Fatih Birol, IEA’nın “2050’de Sıfır Emisyon: Global Güç Kesimi için Yol Haritası” raporuna ait çevrimiçi ortamda düzenlenen basın toplantısında, bu yıl global emisyonların tarihteki en büyük ikinci artışı yaşayacağını ve hükümetlerin açıkladığı siyasetlerle pratikteki uygulamaları ortasındaki büyüyen bir uçurum olduğunu söyledi.
Sıfır emisyon maksadına ulaşmak için üç değerli hususa dikkat çeken Birol, “Birincisi, mevcut pak güç kaynakları ve teknolojilerinden azamî biçimde yararlanmamız gerekiyor. İkincisi, güç kesiminde inovasyonu merkezimize almalı, emisyonların azaltılmasında en güzel biçimde kullanmalı ve desteklemeliyiz. Üçüncüsü ise fosil kaynak kullanımını en aza indirmeliyiz.” diye konuştu.

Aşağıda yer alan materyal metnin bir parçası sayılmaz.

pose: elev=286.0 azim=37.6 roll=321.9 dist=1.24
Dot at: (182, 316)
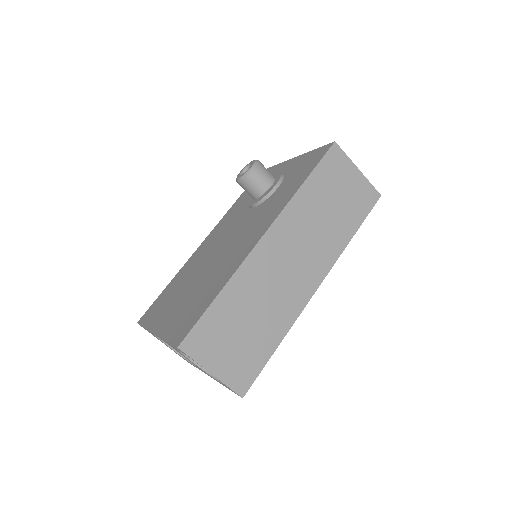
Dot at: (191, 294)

Birol, sıfır emisyon amacına giden yolda yatırımların artırılması gerektiğini lisana getirerek, şöyle devam etti:
“Halihazırda global güç kesiminde yıllık 2 trilyon doların üzerinde yatırım yapılıyor. Bunun 2030’a kadar yıllık 5 trilyon dolara çıkması gerekiyor. Bugünün yatırımları fosil yakıt hakimiyetinde fakat sıfır emisyon maksadına ulaşmak için bu yatırımlar pak güç kaynaklarının hakimiyetinde olmalı. Elbette bu yatırımların ekonomik büyüme üzerinde de tesiri olacak. Yaptığımız hesaplamalara nazaran, yatırımların artırılması dünya iktisadının yıllık yüzde 0,4 büyümesini sağlayabilir. Biz pak güç kaynaklarından elektrik üretiminin önemli derecede artacağını öngörüyoruz. Güneşin global güç sisteminde şu anki hissesi yüzde 1. Bu oran 2050’de yüzde 20’ye yükselecek ve güneş en büyük güç kaynağı haline gelecek.”
Pak güçteki yatırımlarla dünyada 2050’ye kadar 30 milyon ek istihdam yaratılabileceğini söz eden Birol, fosil yakıt bölümünde ise 5 milyon istihdam kaybı yaşanabileceğini aktardı.
“YENİ PETROL VE GAZ YATIRIMINA GEREKSİNİM YOK”
Birol, fosil yakıt talebinin giderek azalacağını ve güç dalındaki bu dönüşümle Orta Doğu, Rusya ve Nijerya üzere ekonomileri fosil yakıtlara bağımlı ülkelerin gelirlerinde değerli ölçüde düşüş görüleceğini söz etti.
Petrol ve doğal gazdan elde edilen gelirlerin yaklaşık yüzde 70 azalacağını aktaran Birol, şunları kaydetti:
“Sıfır emisyon yol haritamızda birtakım değerli kilometre taşlarını paylaşmak istiyorum. Buna nazaran, bu yıl prestijiyle yeni fosil yakıt tedarik yatırımlarına gerek kalmadı. Bu yıl prestijiyle dünya çapında yeni kömürlü santral yatırımına muhtaçlık yok. 2035’te artık yeni içten yanmalı motorlu otomobil satışı olmayacak. Tüm bunlar gerçekleştiğinde, 2030’da global elektrik kesimi sıfır karbon haline gelmiş olacak.”